> TASKS FOR THIS EXERCISE
1. Reproduce the passage of the gym blog post that starts with the words "Friday, September 14, 2012" and ends after the words "the most weight.", keeping every word and mark unchanged.
2. Pick out each line of the records below that contains the string "right", and copy those lines unchanged.
** start of PAGE EXTRACT **
Friday, September 14, 2012

"If nothing changes, nothing changes..."


I am so confused. Like - I REALLY don't know what to do - confused.

On Wednesday night, I had my first (and probably ONLY) session with a personal trainer at the gym. I told him what I have been doing, and what my goals are. I told him I wanted to eat clean(er), continue C25K, and lift heavy. We took all of my measurements and he became confused. Why did I want to lift heavy? I need to be doing resistance circuit training. He told me that I had already built up enough lean mass (I didn't know there was a magic "enough" number...), and that I needed to change it up to burn my "extra layer of love" off.  And yes, he really called it that.  Keep the heart rate up, lift less weight, more reps. He wanted to know how long I had been in a plateau, and what I was doing when I lost the most weight.

This is where I am both confused, and torn. What he is telling me goes against everything I have researched over the last few months. And he used the work BULK, which really bothers me. Lift heavy. Build lean muscle. Eat more to weigh less.  BUT part of it makes sense, because at the time I was losing the most weight, I was doing Jillian Michaels 30 Day Shred - which is... Resistance Circuit Training. I have gone back and forth over this for, well, the last 3 days. And here's what I've come up with.
** end of PAGE EXTRACT **
** start of RECORDS FOR THE EXERCISE **
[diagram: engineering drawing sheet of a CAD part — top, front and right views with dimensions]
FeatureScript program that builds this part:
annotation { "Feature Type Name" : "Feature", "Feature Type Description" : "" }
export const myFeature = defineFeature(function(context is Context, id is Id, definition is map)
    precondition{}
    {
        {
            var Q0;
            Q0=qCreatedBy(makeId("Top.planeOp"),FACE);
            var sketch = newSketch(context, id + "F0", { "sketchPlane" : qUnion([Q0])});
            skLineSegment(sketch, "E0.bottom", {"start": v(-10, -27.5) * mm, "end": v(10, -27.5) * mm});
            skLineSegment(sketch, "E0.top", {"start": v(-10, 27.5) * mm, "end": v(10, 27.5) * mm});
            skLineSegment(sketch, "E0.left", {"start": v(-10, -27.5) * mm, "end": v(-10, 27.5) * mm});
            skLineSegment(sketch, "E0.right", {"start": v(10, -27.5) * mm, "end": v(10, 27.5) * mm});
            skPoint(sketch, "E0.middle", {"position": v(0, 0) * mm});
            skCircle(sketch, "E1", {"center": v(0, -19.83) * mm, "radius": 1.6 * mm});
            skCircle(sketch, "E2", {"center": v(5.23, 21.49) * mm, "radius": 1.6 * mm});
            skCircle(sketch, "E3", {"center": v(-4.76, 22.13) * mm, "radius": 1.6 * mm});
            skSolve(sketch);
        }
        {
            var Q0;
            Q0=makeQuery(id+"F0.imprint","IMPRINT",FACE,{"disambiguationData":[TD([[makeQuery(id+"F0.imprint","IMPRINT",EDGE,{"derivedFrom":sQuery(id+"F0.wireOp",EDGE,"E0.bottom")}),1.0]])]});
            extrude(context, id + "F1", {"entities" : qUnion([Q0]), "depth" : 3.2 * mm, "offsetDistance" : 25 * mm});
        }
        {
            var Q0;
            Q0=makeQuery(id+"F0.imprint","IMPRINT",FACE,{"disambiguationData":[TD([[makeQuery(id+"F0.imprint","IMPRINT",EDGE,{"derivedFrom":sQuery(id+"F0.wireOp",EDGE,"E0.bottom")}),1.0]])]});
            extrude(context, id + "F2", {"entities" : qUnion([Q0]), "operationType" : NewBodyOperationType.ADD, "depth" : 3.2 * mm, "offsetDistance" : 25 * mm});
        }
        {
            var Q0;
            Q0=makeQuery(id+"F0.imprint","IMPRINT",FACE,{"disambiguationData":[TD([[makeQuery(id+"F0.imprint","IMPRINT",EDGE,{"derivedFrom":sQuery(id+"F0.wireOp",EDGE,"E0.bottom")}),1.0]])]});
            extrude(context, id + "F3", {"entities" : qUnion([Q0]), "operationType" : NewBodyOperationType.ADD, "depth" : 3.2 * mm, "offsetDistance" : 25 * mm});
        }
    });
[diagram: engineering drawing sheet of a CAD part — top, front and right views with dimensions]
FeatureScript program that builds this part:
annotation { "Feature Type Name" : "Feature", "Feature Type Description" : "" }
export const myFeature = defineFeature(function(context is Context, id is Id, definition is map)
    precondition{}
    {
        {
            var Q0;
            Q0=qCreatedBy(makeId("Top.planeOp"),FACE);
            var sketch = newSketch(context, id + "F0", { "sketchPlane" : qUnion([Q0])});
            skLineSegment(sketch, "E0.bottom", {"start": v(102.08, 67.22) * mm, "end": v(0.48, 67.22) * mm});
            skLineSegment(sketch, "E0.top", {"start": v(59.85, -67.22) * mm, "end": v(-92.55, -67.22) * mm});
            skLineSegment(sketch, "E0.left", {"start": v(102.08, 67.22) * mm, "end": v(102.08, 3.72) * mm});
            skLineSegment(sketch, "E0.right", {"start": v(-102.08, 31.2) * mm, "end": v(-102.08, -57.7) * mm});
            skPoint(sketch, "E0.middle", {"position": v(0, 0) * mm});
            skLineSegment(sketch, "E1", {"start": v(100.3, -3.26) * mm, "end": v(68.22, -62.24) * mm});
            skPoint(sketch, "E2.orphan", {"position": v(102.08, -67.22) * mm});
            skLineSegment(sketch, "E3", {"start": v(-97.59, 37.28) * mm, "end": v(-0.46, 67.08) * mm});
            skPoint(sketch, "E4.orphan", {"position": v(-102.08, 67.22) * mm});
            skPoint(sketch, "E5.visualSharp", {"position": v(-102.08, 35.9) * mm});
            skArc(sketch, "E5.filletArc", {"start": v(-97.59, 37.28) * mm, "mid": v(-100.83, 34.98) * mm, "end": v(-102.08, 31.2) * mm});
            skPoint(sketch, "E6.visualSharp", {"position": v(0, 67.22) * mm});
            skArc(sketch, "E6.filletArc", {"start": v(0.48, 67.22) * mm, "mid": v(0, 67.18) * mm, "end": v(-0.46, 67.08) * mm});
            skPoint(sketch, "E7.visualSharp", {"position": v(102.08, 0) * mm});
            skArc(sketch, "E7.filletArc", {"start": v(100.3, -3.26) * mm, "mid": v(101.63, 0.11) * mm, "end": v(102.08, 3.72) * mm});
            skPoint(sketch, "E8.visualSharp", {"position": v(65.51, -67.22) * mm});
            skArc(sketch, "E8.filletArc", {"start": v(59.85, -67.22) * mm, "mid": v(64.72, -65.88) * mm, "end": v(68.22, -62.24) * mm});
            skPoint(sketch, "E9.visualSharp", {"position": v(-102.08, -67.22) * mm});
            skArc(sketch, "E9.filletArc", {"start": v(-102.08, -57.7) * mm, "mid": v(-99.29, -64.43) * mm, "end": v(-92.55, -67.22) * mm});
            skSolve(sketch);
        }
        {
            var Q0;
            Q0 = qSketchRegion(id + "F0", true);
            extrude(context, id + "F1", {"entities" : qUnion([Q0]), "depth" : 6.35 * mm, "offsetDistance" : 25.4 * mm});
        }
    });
** end of RECORDS FOR THE EXERCISE **
> ANSWERS IN ORDER
1.
Friday, September 14, 2012

"If nothing changes, nothing changes..."


I am so confused. Like - I REALLY don't know what to do - confused.

On Wednesday night, I had my first (and probably ONLY) session with a personal trainer at the gym. I told him what I have been doing, and what my goals are. I told him I wanted to eat clean(er), continue C25K, and lift heavy. We took all of my measurements and he became confused. Why did I want to lift heavy? I need to be doing resistance circuit training. He told me that I had already built up enough lean mass (I didn't know there was a magic "enough" number...), and that I needed to change it up to burn my "extra layer of love" off.  And yes, he really called it that.  Keep the heart rate up, lift less weight, more reps. He wanted to know how long I had been in a plateau, and what I was doing when I lost the most weight.

2.
[diagram: engineering drawing sheet of a CAD part — top, front and right views with dimensions]
            skLineSegment(sketch, "E0.right", {"start": v(10, -27.5) * mm, "end": v(10, 27.5) * mm});
[diagram: engineering drawing sheet of a CAD part — top, front and right views with dimensions]
            skLineSegment(sketch, "E0.right", {"start": v(-102.08, 31.2) * mm, "end": v(-102.08, -57.7) * mm});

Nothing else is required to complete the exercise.